Linear Technology’s LTC6803
To minimize conduction losses in the propulsion system, battery packs for hybrid and all-electric vehicles stack low-voltage cells and battery modules to achieve high voltages. For example, total voltage across the battery stack ranges from 375 V in the Tesla Roadster to 330 V in the Ford Escape, 288 V in the Toyota Highlander, 201 V in my Gen-III Prius from Toyota, and 144 V in the Honda Insight.
To borrow a meme from GM, they aren’t your father’s Die Hards. They cost a lot of money and are fussy about things like temperature. Diagnostics and engine-control systems require continual, precise, and fine-grained data about their health.
One problem with fulfilling those needs lies in measuring and reporting all the voltages in a series stack, where the negative terminal of each successive battery module is at a potential higher and higher above system ground. The crude solution would be opto-isolators (or inductive or capacitive isolators), but car-makers are sensitive about bill-of-materials costs.
Recognizing this, Linear Technology introduced the LTC6802 in 2008 (see “Stack Monitor Chips Without Isolation Concerns To Give Your Electric Car Some Zip” at www.electronicdesign.com). Basically, the chip comprises a 12-input multiplexer and a serial-output analog-to-digital converter (ADC). What made it unique was that multiple battery-monitor ICs could be connected in series to handle battery packs with output voltages greater than 1000 V—no isolators needed.
In February, Linear introduced the next generation of the product at the same price and the same pinout, but with additional features that evolved from 24 months of dealing with the auto industry. For example, some of the new features came about from working with the automobile industry on a new standard, ISO 26262.
“Because ISO 26262 is a system-level specification, no IC can be designed to be fully compliant with the standard by itself. However, Linear has been working directly with OEMs and tier one suppliers to simplify the development of ISO 26262-compliant systems,” says Erik Soule, vice president of signal conditioning products at Linear. “To us, that meant the battery-stack monitor IC needed to have comprehensive diagnostic capabilities of both internal (on-chip) and external (system level) faults.”

Exercise set:
a. According to the battery-stack monitor article, in what year did Linear Technology introduce the LTC6802?
b. Transcribe the battery-stack monitor article from "To borrow a" up to and including "about their health.".
c. Render this sentence from the battery-stack monitor article in French: "Basically, the chip comprises a 12-input multiplexer and a serial-output analog-to-digital converter (ADC)."

Record excerpts:
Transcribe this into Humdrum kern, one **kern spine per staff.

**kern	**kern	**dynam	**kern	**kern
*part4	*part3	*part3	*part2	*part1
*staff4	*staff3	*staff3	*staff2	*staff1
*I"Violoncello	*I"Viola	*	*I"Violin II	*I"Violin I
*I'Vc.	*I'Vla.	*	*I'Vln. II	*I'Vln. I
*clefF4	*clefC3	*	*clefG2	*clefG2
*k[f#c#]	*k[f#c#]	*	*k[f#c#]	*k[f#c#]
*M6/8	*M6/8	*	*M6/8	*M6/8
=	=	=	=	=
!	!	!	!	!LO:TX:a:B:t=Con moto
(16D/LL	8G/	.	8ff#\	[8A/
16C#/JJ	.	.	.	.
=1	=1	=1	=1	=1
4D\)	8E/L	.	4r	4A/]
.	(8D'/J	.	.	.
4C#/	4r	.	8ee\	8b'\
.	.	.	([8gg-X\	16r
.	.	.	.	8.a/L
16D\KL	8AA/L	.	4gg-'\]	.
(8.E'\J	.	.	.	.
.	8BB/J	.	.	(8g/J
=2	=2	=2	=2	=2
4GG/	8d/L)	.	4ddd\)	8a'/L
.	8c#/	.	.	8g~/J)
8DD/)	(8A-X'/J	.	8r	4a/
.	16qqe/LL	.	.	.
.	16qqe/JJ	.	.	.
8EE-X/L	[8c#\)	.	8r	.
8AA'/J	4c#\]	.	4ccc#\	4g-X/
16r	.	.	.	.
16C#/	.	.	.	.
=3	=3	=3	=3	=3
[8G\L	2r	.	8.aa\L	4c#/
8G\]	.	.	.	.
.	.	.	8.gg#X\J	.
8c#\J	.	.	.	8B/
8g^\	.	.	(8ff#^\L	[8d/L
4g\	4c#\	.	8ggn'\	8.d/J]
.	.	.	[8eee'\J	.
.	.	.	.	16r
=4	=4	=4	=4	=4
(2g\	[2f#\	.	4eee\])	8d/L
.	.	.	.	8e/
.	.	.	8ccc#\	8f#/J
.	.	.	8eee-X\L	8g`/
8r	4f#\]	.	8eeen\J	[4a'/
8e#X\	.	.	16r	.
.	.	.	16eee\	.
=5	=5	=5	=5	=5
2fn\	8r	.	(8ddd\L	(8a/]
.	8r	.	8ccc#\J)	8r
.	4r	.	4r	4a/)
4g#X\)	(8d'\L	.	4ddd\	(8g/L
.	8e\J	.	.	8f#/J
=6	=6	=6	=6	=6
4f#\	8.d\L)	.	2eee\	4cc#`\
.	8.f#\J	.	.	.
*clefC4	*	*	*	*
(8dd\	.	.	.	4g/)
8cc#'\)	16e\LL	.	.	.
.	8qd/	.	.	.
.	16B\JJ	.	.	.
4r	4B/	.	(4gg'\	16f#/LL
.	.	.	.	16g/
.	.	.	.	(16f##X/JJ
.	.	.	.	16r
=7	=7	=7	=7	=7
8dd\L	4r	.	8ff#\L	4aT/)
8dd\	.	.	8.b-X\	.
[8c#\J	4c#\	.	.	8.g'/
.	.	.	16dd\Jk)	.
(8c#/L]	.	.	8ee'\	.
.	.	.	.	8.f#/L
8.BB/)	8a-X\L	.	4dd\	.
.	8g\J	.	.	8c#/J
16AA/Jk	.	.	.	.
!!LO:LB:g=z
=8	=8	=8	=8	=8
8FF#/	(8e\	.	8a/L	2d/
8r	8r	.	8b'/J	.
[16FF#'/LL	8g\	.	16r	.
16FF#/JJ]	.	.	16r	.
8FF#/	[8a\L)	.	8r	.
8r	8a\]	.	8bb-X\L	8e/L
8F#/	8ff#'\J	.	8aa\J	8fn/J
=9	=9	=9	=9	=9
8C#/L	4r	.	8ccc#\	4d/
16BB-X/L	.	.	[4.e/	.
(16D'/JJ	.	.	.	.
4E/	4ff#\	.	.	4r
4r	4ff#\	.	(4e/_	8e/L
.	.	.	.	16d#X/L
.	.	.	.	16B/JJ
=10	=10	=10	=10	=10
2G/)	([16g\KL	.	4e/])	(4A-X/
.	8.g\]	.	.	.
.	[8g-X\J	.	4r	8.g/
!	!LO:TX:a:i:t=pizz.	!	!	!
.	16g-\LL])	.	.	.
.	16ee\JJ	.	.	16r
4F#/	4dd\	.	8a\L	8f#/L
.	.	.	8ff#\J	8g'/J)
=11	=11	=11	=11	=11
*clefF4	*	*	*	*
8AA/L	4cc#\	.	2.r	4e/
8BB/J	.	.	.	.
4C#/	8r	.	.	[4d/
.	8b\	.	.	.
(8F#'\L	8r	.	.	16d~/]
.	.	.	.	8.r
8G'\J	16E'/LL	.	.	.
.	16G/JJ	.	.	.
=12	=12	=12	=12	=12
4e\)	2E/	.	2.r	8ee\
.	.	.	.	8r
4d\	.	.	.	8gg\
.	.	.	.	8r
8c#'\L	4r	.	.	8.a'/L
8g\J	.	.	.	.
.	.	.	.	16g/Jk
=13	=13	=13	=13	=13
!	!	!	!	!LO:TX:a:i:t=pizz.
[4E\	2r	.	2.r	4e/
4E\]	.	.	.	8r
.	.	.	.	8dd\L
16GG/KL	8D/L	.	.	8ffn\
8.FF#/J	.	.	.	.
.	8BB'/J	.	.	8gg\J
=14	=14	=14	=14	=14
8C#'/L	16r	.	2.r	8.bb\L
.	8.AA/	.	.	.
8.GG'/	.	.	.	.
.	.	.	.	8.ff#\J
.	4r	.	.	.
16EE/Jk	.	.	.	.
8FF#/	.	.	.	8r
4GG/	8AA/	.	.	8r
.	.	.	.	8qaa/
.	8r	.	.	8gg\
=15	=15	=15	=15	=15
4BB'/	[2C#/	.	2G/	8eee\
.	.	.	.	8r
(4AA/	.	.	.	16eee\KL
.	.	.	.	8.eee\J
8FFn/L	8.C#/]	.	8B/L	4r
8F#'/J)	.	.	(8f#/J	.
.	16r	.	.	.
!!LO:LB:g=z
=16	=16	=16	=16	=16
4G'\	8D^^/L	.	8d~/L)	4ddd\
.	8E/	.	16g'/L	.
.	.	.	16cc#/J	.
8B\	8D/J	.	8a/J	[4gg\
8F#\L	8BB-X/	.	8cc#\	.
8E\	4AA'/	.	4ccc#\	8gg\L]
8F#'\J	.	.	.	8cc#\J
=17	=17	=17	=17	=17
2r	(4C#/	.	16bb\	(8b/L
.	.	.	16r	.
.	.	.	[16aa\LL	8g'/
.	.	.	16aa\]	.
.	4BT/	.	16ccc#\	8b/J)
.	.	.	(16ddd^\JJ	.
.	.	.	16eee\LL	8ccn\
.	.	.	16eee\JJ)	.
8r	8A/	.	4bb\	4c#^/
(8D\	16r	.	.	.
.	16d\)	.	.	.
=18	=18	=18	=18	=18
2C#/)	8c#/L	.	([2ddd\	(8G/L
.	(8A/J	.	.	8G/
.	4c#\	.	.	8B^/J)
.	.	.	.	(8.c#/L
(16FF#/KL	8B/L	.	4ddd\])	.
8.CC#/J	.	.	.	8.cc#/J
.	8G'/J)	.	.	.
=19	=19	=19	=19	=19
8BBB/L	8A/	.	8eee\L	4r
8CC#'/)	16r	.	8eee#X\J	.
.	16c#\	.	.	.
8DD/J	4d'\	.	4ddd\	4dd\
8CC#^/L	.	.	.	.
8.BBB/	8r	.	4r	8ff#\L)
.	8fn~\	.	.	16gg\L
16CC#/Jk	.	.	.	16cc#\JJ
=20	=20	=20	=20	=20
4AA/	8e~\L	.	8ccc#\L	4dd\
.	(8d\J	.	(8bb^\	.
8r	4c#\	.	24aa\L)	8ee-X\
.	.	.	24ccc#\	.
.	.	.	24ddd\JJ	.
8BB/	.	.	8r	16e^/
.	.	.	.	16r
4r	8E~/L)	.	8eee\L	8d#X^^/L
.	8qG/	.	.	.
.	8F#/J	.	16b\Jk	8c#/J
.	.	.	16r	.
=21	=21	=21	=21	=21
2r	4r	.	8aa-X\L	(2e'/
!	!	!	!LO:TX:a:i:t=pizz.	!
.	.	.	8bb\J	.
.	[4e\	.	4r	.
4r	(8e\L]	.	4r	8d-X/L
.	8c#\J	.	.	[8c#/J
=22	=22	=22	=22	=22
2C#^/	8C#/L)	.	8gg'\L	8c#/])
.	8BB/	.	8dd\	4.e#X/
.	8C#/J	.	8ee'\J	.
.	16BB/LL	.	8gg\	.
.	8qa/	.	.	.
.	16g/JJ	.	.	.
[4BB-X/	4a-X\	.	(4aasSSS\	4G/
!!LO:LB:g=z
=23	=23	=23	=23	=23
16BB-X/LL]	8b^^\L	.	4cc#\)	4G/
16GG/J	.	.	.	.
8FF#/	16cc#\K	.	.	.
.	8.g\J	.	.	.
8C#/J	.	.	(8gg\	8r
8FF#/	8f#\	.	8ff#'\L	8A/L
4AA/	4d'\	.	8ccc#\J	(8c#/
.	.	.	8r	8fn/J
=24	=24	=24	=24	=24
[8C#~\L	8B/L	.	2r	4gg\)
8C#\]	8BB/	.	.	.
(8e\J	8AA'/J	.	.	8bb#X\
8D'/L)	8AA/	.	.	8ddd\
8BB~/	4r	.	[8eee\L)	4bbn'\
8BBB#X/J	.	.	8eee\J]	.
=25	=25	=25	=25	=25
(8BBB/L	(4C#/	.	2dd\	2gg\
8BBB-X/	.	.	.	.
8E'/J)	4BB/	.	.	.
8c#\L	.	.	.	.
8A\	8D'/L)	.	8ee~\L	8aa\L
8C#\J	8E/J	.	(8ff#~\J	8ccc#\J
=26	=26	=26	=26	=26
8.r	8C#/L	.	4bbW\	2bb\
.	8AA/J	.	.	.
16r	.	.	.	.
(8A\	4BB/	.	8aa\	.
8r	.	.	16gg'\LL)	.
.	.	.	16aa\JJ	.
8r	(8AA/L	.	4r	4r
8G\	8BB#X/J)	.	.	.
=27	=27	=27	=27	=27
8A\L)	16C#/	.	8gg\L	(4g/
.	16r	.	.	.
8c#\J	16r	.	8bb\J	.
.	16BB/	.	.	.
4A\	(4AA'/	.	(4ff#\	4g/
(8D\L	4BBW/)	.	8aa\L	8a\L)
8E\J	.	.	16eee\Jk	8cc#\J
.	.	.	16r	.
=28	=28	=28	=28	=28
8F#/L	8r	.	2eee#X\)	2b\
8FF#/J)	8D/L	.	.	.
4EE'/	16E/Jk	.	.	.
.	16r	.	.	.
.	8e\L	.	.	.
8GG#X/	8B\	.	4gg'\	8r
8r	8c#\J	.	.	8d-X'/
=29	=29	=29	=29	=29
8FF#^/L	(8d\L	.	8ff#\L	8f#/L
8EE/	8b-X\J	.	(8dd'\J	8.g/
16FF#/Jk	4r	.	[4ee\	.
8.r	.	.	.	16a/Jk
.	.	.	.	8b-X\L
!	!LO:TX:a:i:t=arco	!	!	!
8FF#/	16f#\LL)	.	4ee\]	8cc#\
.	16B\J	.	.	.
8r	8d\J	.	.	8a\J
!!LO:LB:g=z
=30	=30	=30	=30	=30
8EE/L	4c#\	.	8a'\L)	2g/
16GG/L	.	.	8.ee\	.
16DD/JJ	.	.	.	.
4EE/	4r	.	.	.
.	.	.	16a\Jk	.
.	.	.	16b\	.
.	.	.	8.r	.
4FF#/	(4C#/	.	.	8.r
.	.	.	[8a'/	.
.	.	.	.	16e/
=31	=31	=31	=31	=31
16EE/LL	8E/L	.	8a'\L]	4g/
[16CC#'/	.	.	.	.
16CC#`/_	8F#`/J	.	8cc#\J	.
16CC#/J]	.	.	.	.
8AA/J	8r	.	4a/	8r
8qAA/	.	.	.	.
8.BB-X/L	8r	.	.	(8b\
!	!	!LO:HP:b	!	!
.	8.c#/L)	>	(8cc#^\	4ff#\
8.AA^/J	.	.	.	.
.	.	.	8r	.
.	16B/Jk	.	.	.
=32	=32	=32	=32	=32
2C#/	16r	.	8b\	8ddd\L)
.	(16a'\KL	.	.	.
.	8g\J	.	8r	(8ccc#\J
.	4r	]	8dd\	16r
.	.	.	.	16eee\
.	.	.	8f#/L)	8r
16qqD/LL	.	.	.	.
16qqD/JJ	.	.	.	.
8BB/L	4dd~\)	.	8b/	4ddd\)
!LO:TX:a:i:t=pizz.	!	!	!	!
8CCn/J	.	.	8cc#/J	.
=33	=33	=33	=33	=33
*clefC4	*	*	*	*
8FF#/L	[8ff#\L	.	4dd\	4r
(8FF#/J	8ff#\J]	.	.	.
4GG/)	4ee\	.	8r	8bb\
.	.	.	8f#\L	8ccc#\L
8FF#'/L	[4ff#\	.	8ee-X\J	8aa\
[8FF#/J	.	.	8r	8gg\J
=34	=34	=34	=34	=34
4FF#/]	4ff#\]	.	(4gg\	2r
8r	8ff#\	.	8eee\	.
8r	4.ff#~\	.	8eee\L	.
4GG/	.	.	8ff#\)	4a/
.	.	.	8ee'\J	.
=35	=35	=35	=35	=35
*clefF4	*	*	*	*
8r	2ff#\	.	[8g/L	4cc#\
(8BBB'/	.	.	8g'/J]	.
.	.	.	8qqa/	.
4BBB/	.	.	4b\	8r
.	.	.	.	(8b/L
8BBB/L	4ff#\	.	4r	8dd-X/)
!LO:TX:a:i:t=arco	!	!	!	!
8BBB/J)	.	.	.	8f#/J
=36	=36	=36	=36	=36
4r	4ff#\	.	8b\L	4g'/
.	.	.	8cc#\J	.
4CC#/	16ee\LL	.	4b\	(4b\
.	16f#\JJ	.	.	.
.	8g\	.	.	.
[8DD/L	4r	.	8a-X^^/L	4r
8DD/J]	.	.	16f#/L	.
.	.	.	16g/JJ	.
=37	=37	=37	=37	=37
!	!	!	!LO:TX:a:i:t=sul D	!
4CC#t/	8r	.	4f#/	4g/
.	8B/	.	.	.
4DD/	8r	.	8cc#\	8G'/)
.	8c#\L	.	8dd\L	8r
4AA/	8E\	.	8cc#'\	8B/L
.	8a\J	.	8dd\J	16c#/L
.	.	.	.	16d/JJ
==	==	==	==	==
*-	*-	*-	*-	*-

Solved problems:
a. 2008

b.
To borrow a meme from GM, they aren’t your father’s Die Hards. They cost a lot of money and are fussy about things like temperature. Diagnostics and engine-control systems require continual, precise, and fine-grained data about their health.

c. Fondamentalement, la puce comprend un multiplexeur à 12 entrées et un convertisseur analogique-numérique (CAN) à sortie série.